**What is required:** Please write out all of these lines exactly as they appear, leaving out the pictures.

**Input data:**
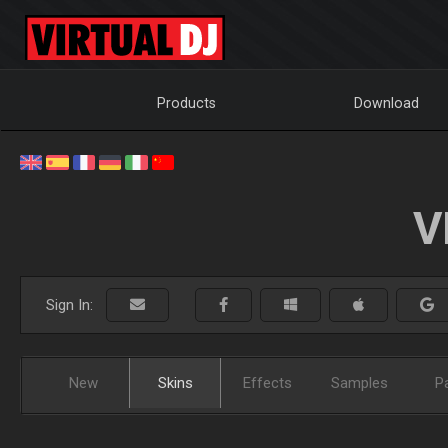
Products
Download
V
Sign In:
New
Skins
Effects
Samples
P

**Result of the exercise:**
Products
Download
V
Sign In:
New
Skins
Effects
Samples
P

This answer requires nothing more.